Boston Manufacturing Company

was formed in Waltham by Francis Cabot Lowell. It was the first time that all the processes for making cloth took place under one roof. It was the first modern factory in the United States and history books have credited this as the beginning of America's industrial revolution. was a business that operated the first factory in America. It was organized in 1813 by Francis Cabot Lowell, a wealthy Boston merchant, in partnership a group of investors known as The Boston Associates, for the manufacture of cotton textiles. It built the first integrated spinning and weaving factory in the world at Waltham, Massachusetts, using water power. They used plans for a power loom that he smuggled out of England as well as trade secrets from the earlier horse-powered Beverly Cotton Manufactory, of Beverly, Massachusetts, of 1788. This was the largest factory in the U.S., with a workforce of about 300. It was a very efficient, highly profitable mill that, with the aid of the Tariff of 1816, competed effectively with British textiles at a time when many smaller operations were being forced out of business.While the Rhode Island System that followed was famously employed by Samuel Slater, the Boston Associates improved upon it with the "Waltham System". The idea was successfully copied at Lowell, Massachusetts and elsewhere in New England. Many rural towns now had their own textile mills.

Martin Van Buren

was the eighth President of the United States from 1837 to 1841. A founder of the Democratic Party, he previously served as the ninth Governor of New York, the tenth U.S. Secretary of State. He won the 1836 presidential election with the endorsement of popular outgoing President Andrew Jackson and the organizational strength of the Democratic Party. He lost his 1840 reelection bid to Whig Party nominee William Henry Harrison due in part to the poor economic conditions of the Panic of 1837. Later in his life, He emerged as an elder statesman and important anti-slavery leader who led the Free Soil Party ticket in the 1848 presidential election. Advocated lower tariffs and free trade, and by doing so maintained support of the south for the Democratic party. He succeeded in setting up a system of bonds for the national debt.

National Road

was the first major improved highway in the United States built by the federal government. Built between 1811 and 1837, the 620-mile (1,000 km) road connected the Potomac and Ohio Rivers and was a main transport path to the West for thousands of settlers.

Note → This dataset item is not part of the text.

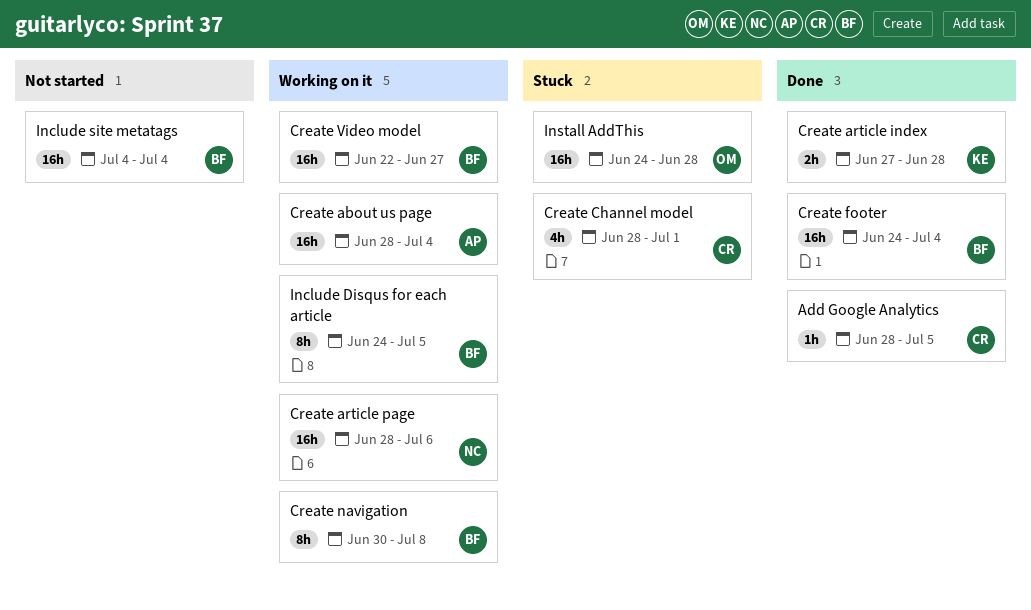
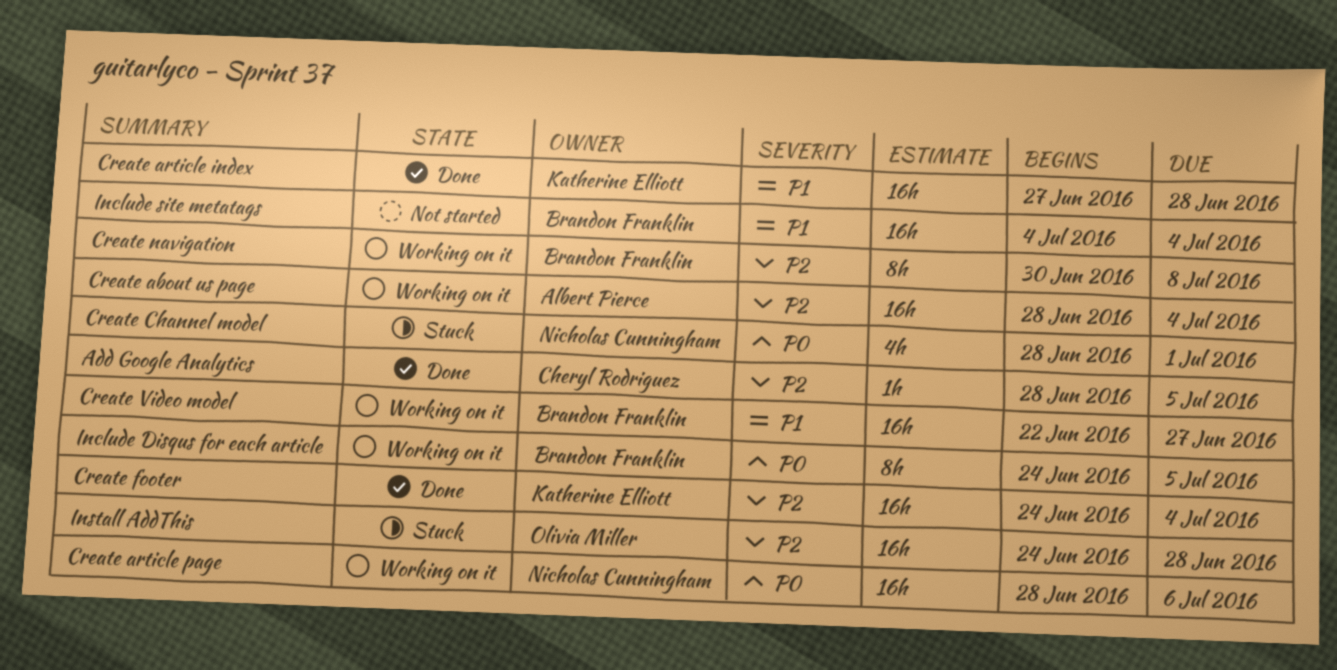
Create article index, estimate: 2h -> 16h
Create Channel model, owner: Cheryl Rodriguez -> Nicholas Cunningham
Create footer, owner: Brandon Franklin -> Katherine Elliott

When rebuilt in the 1830s, it became the second U.S. road surfaced with the macadam process pioneered by Scotsman John Loudon McAdam. Construction began heading west in 1811 at Cumberland, Maryland, on the Potomac River. After the Financial Panic of 1837 and the resulting economic depression, congressional funding ran dry and construction was stopped at Vandalia, Illinois, the then capital of the Illinois, 63 miles (101 km) northeast of St. Louis across the Mississippi River. The road has also been referred to as the Cumberland Turnpike, the Cumberland-Brownsville Turnpike (or Road or Pike), the Cumberland Pike, the National Pike, and the National Turnpike

Grimke Sisters

were 19th-century American Quakers, educators and writers who were early advocates of abolitionism and women's rights.